I agree the difference is emacs is done such that it is all exposed to all developers. There are no special parts, as it were. Such that a hello world looks like (defun my-ext () (message "hello, world")). If binding this to a key, you simply need to add (interactive) after the argument list.

Obviously, things ramp up quickly, but the point is it isn't some special framework to make extensions. It is just a function.

Importantly to my original point, if I didn't like the message your little function printed, and you didn't design your "extension" to be extensible (e.g. by putting "hello world" in a defvar or defcustom), I can just... redefine your function - and everyone else using it will pick my new definition. Or I could defadvice it to modify its behavior without changing its definition.

As you say, Emacs has no special framework for extensions - it's all just functions and variables, plus a bunch of higher-level concepts (e.g. minor and major modes, customize, autoloads) to pick and choose from.

The Emacs approach is a bit more closely followed by Atom, where extensions have full access to the window, are responsible for their own UI elements, and many "core" features are actually just extensions. Atom faced many of the same difficulties with this as Emacs -- when absolutely everything in the interface is "public", it becomes very hard to make changes without breaking userspace. But yes, it does allow for a much more diverse extension ecosystem.

Tradeoffs all the way down :) If we didn't have them we wouldn't be engineers...

The problem with Atom is that they didn't set a stable foundation for where to expose everything. That is, the window that they expose is itself under active development, if I understand correctly.

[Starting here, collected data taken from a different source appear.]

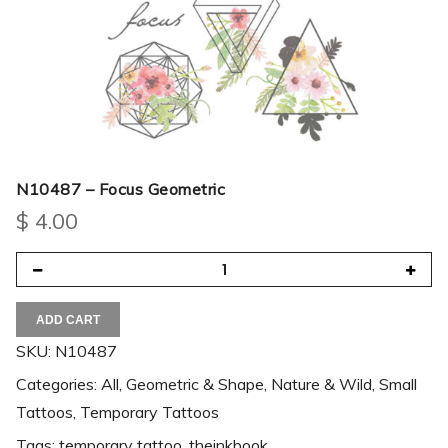
N10487 – Focus Geometric
$
4.00
ADD CART
SKU:
N10487
Categories:
All
,
Geometric & Shape
,
Nature & Wild
,
Small
Tattoos
,
Temporary Tattoos
Tags:
temporary tattoo
,
theinkbook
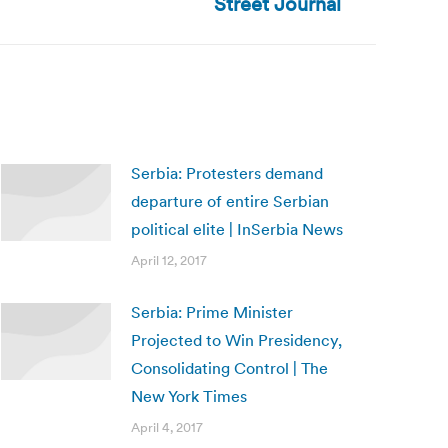
Street Journal
Serbia: Protesters demand
departure of entire Serbian
political elite | InSerbia News
April 12, 2017
Serbia: Prime Minister
Projected to Win Presidency,
Consolidating Control | The
New York Times
April 4, 2017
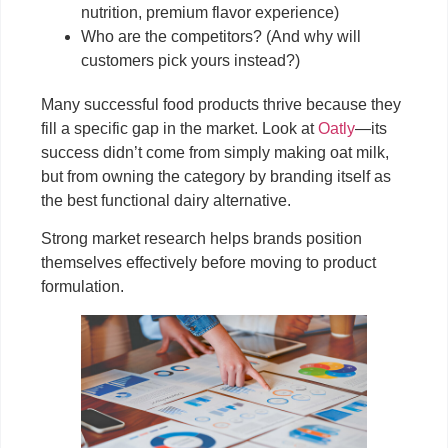
nutrition, premium flavor experience)
Who are the competitors? (And why will
customers pick yours instead?)
Many successful food products thrive because they
fill a specific gap in the market. Look at
Oatly
—its
success didn’t come from simply making oat milk,
but from owning the category by branding itself as
the best functional dairy alternative.
Strong market research helps brands position
themselves effectively before moving to product
formulation.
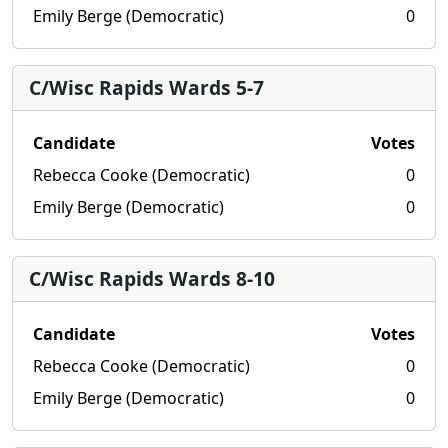
Emily Berge (Democratic)
0
C/Wisc Rapids Wards 5-7
Candidate
Votes
Rebecca Cooke (Democratic)
0
Emily Berge (Democratic)
0
C/Wisc Rapids Wards 8-10
Candidate
Votes
Rebecca Cooke (Democratic)
0
Emily Berge (Democratic)
0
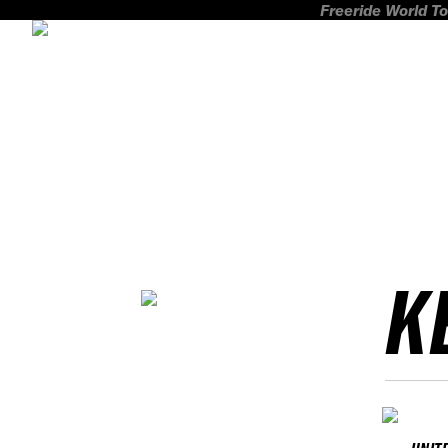
Freeride World To
K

This is an odd shift of the word "stable" in software. For a long time, folks took stable to mean simply "doesn't crash." But, it also needs to mean "remains unchanged" if you want to use it as a foundation of other work.

Of course, I say that, and have to ack that the web itself has proven a major exception to this supposed rule. Nothing has been stable in that entire landscape, but it has continued to grow at an astonishing pace.